Challenge Provider: Space Steak (Hiromichi Ito)
Team: Jordan Pennells, Osama Maklad, Sena Cakir
Mentors: Silvani Verruck
The Challenge
Cultivated meat companies face a fundamental bottleneck: replicating the structure and marbling of real steak at industrial scale. While bioreactor-based tissue growth can form structured scaffolds, it remains low-yield and difficult to scale. Similarly, 3D printing offers precision but is slow, resolution-limited, and prone to nozzle clogging—hindering commercial feasibility.
In contrast, extrusion is a proven and efficient structuring technique widely used for plant-based meat analogues, yet its potential for cultivated meat fabrication remains unexplored. The challenge invited teams to investigate whether extrusion-based structuring, combined with AI and image analysis, could reproduce steak-like marbling that meets sensory, structural, and economic benchmarks.

The Approach
The team combined AI-driven image analysis, computational flow modelling, and techno-economic assessment (TEA) to design a scalable, data-informed method for generating realistic marbling through extrusion. They used reference marbling datasets from USDA and Wagyu beef, alongside Space Steak prototype imagery, to train computer vision models for marbling classification.
In parallel, CAD and Finite Element Analysis (FEA) models simulated how extrusion parameters, such as flow configuration, shear rate, and temperature, affect fat–muscle patterning.
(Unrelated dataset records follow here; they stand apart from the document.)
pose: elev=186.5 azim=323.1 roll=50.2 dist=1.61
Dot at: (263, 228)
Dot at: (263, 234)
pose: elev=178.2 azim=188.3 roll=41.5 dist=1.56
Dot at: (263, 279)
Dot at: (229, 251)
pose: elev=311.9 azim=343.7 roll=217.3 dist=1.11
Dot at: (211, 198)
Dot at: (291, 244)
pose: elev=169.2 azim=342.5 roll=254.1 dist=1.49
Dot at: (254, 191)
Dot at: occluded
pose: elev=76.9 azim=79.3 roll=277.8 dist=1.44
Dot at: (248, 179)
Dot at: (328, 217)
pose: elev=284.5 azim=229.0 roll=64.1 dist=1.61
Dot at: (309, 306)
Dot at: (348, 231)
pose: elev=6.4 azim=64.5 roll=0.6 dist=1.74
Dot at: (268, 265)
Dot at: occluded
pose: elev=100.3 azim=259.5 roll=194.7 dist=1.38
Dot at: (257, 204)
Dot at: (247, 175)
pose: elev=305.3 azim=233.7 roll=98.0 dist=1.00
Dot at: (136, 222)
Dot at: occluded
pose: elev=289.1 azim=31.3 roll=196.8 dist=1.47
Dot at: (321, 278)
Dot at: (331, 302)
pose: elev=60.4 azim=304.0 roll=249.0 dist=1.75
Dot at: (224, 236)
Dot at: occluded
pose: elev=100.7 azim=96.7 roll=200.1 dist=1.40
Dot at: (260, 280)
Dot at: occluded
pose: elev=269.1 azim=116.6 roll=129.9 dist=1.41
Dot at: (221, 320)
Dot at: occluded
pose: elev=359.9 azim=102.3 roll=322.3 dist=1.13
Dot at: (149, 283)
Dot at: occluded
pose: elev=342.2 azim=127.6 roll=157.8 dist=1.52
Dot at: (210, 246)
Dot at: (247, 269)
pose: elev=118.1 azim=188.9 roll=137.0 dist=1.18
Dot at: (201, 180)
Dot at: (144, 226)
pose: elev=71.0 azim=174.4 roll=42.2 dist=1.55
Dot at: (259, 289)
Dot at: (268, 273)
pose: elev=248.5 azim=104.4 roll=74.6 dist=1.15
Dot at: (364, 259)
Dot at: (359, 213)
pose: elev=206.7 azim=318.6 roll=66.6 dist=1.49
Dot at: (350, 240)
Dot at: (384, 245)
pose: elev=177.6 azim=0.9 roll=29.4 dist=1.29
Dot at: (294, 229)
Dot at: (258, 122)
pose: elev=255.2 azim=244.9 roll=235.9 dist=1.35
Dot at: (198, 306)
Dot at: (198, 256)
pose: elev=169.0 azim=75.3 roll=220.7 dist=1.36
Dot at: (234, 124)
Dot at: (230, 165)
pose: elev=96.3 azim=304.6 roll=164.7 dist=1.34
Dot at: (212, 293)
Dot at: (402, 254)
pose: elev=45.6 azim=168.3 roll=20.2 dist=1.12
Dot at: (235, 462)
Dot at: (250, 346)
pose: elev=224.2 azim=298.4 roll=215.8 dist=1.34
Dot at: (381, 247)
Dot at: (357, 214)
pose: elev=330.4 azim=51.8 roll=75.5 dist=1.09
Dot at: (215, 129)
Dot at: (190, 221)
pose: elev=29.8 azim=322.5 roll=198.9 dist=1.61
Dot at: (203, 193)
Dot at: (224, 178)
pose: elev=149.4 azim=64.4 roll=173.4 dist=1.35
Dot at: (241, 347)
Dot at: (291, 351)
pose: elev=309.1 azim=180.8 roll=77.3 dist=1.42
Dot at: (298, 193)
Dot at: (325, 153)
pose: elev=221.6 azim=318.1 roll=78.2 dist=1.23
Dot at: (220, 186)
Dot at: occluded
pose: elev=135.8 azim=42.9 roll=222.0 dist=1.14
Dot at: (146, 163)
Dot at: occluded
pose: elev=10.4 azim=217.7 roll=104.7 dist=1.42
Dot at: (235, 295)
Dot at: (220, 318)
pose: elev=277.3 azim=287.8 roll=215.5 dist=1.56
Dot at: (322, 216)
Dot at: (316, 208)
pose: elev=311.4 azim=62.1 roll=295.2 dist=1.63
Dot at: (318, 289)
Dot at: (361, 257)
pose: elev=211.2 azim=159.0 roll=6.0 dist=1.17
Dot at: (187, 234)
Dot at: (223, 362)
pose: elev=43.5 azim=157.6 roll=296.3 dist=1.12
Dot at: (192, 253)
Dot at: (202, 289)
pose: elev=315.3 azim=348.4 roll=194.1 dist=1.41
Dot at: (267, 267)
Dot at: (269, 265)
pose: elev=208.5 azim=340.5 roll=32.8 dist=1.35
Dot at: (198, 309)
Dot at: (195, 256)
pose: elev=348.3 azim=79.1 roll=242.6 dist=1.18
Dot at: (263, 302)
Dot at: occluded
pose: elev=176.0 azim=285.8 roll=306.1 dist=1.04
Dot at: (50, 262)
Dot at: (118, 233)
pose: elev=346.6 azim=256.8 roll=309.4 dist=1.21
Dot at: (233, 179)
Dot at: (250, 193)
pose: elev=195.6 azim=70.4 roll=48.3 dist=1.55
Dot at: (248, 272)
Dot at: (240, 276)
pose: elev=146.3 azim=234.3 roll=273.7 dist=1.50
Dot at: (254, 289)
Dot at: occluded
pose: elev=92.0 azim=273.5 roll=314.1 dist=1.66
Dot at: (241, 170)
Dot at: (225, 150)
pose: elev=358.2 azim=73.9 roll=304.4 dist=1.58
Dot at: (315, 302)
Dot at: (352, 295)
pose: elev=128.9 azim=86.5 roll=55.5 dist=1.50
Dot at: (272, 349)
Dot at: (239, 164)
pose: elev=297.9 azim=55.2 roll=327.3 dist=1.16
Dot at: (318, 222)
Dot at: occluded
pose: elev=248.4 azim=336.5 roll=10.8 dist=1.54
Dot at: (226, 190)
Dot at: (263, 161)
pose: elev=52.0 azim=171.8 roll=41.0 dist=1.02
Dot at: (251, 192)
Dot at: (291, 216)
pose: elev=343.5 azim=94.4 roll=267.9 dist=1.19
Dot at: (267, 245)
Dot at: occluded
The key innovation was an AI Marbling Grader Dashboard, which quantified marbling through a composite Marbling Index (MI) based on fat coverage, orientation dispersion, and lacunarity. A conceptual feedback loop then linked marbling metrics to extrusion control variables, enabling real-time optimisation of texture and structure.



The Outcome
The team presented a cohesive vision for a digitally controlled, extrusion-based cultivated steak system. Their prototype demonstrated that marbling quality can be measured, benchmarked, and optimised, transforming what was once an artisanal process into a data- and AI-driven workflow.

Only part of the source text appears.